Psyllium Seed Husk
Anyone concerned about their bowel health should hesitate to make a quick decision regarding the use of any herb or its seed or husk.
History of Psyllium Usage
Psyllium seed husk has been used for centuries as a remedy for constipation. Psyllium husks add considerable bulk to bowel movements. It also helps the stool assimilate much more water. Moisture eases the passage of contents through the intestinal tract into the colon, from which the formed stool is then expelled.
Psyllium seed husk has often been added to laxatives, because it encourages movement of the intestinal muscles. Scientists have discovered using Psyllium seed husk can add as much as 5.9 grams to a stool’s weight. However, scientists have not yet determined the exact mode of action for this partially fermented dietary fiber.
Dangers of Psyllium Ingestion
Science has also not demonstrated conclusively why ingestion of the husk from the seeds of the Plantago psyllium plant leads to increased ambient moisture within the intestines. In fact, evidence supports the theory that ingestion of Psyllium seed husks serves to diminish the levels of some hormones. Some health experts suspect the body retains moisture as a defensive reaction for eliminating the hormone-depleting husks.
Scientists also remain in the dark concerning the mechanism by which Psyllium seed husk manages to decrease serum (good) cholesterol. It appears the husks help intestinal contents absorb more cholesterol as well, to a degree exceeding that absorbed by other fibers. Still, no explanation satisfactory reveals why the absorption of an additional amount of cholesterol leads to noticeable decreases in levels of serum cholesterol.
One should always bear in mind it’s unwise to ignore confusion about a substance’s mode of action, even when a clear benefit can be derived in the same instance. For example, during the 1960’s, many European women used Thalidomide as a sleep aide. Because Thalidomide’s mode of action had not been thoroughly studied, those women did not realize it would harm a developing fetus. A large number of these mothers subsequently gave birth to hideously deformed babies.
Lack of Full Disclosure
Some of these facts concerning remain conspicuously absent from online media touting the benefits of Psyllium seek husk as a laxative or dietary supplement. For example, some manufacturers of laxatives make only passing reference (if any) to the fact some preparations of Psyllium also contain sugar. Obviously, those preparations should not be consumed by people with diabetes.
In rare instances, ingesting Psyllium seed husk has led to the development of an immunological response within certain body cells. Such a response triggers the production of antibodies and this leads to the potential for a severe allergic reaction.
Since arthritis has been linked to the occurrence of an immunological response, health professionals have reason to suspect long-term use of Psyllium seed husks could lead to the onset of arthritis. In fact, scientists now believe certain allergens can cause palindromic (intermittent) arthritis. At this point, scientists can’t rule out the inclusion of Psyllium seed husk in that list of allergens.
The link between ingestion of Psyllium seed husks and the possible development of intestinal inflammation should not go unmentioned either. On the contrary, this symptom deserves the greatest emphasis. Statistics indicate at least one million Americans currently suffer from some type of Inflammatory Bowel Disease.

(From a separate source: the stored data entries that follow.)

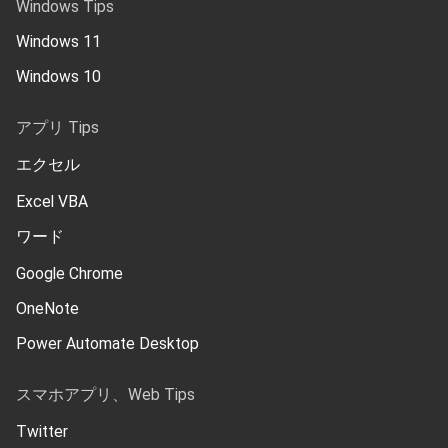
Windows Tips
Windows 11
Windows 10
アプリ Tips
エクセル
Excel VBA
ワード
Google Chrome
OneNote
Power Automate Desktop
スマホアプリ、Web Tips
Twitter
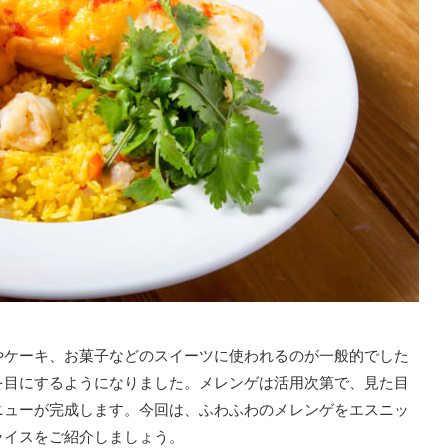
やケーキ、お菓子などのスイーツに使われるのが一般的でした
を目にするようになりました。メレンゲは活用次第で、見た目
ニューが完成します。今回は、ふわふわのメレンゲをエスニッ
ライスをご紹介しましょう。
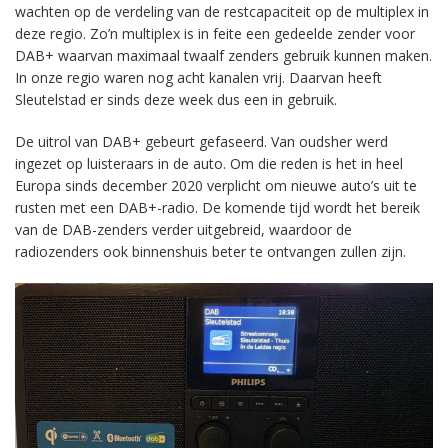
wachten op de verdeling van de restcapaciteit op de multiplex in
deze regio. Zo’n multiplex is in feite een gedeelde zender voor
DAB+ waarvan maximaal twaalf zenders gebruik kunnen maken.
In onze regio waren nog acht kanalen vrij. Daarvan heeft
Sleutelstad er sinds deze week dus een in gebruik.
De uitrol van DAB+ gebeurt gefaseerd. Van oudsher werd
ingezet op luisteraars in de auto. Om die reden is het in heel
Europa sinds december 2020 verplicht om nieuwe auto’s uit te
rusten met een DAB+-radio. De komende tijd wordt het bereik
van de DAB-zenders verder uitgebreid, waardoor de
radiozenders ook binnenshuis beter te ontvangen zullen zijn.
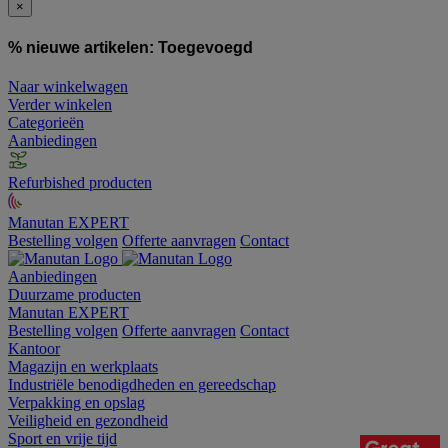
×
% nieuwe artikelen:
Toegevoegd
Naar winkelwagen
Verder winkelen
Categorieën
Aanbiedingen
Refurbished producten
Manutan EXPERT
Bestelling volgen
Offerte aanvragen
Contact
Aanbiedingen
Duurzame producten
Manutan EXPERT
Bestelling volgen
Offerte aanvragen
Contact
Kantoor
Magazijn en werkplaats
Industriële benodigdheden en gereedschap
Verpakking en opslag
Veiligheid en gezondheid
Sport en vrije tijd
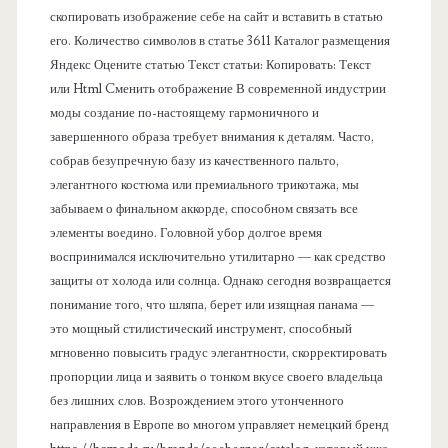
п
скопировать изображение себе на сайт и вставить в статью
его. Количество символов в статье 3611 Каталог размещения
а
Яндекс Оцените статью Текст статьи: Копировать: Текст
или Html Cменить отображение В современной индустрии
н
моды создание по-настоящему гармоничного и
завершенного образа требует внимания к деталям. Часто,
е
собрав безупречную базу из качественного пальто,
элегантного костюма или премиального трикотажа, мы
л
забываем о финальном аккорде, способном связать все
элементы воедино. Головной убор долгое время
ь
воспринимался исключительно утилитарно — как средство
защиты от холода или солнца. Однако сегодня возвращается
понимание того, что шляпа, берет или изящная панама —
это мощный стилистический инструмент, способный
мгновенно повысить градус элегантности, скорректировать
пропорции лица и заявить о тонком вкусе своего владельца
без лишних слов. Возрождением этого утонченного
направления в Европе во многом управляет немецкий бренд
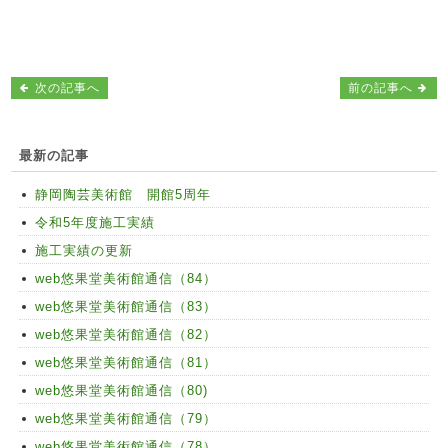
次の記事へ
前の記事へ
最新の記事
静岡陶芸美術館 開館5周年
令和5年度施工実績
施工実績の更新
web悠果堂美術館通信（84）
web悠果堂美術館通信（83）
web悠果堂美術館通信（82）
web悠果堂美術館通信（81）
web悠果堂美術館通信（80)
web悠果堂美術館通信（79）
web悠果堂美術館通信（78）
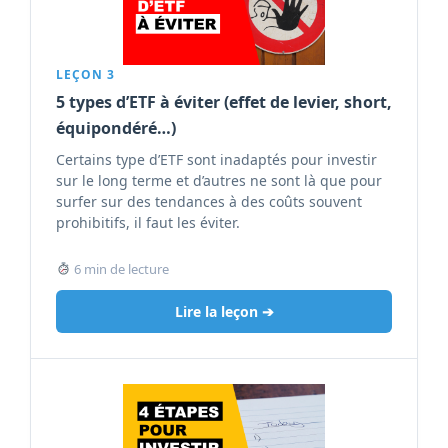
LEÇON 3
5 types d’ETF à éviter (effet de levier, short,
équipondéré…)
Certains type d’ETF sont inadaptés pour investir
sur le long terme et d’autres ne sont là que pour
surfer sur des tendances à des coûts souvent
prohibitifs, il faut les éviter.
6 min de lecture
Lire la leçon ➔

Such inflammations of the intestine can’t be healed by ingesting Psyllium seed husk. A careful analysis of the intestine’s behavior show the Psyllium seed husk might instead aggravate any existing inflammation. Certainly, an intestine working overtime to expel large amounts of fiber will not heal very quickly. Hence, anyone with an intestinal inflammation should avoid using any supplement containing Psyllium seed husk.
People with certain other bowel disorders should likewise refrain from using Psyllium seed husk. Anyone with a bowel obstruction will obviously derive no benefit from adding to the amount of material blocking the passage of waste through large intestine. No one suffering from Irritable Bowel Syndrome (IBS) should subject their digestive system to the plant-based fiber within Psyllium seed husk.
Should You Use Psyllium Seek Husk?
The treatments for various bowel disorders do not remain fixed or absolute. These treatment methods change frequently, hinting at modern medicine’s inability to pinpoint an ideal way to promote proper bowel function. For example, about 30 years ago a Pennsylvania woman who had Diverticulitis received instructions from her doctor to avoid foods high in fiber. About 10 years ago, physicians began recommending high fiber foods for the same types of patients. We can therefore conclude it took the medical industry 20 odd years to figure out that fiber is good for you!
Such slow maturation of medical practices demonstrates no single approach can promise optimal bowel function for every individual. This concept underlines the wisdom of moving with caution, especially if considering using Psyllium seed husk to alleviate constipation and other digestive problems.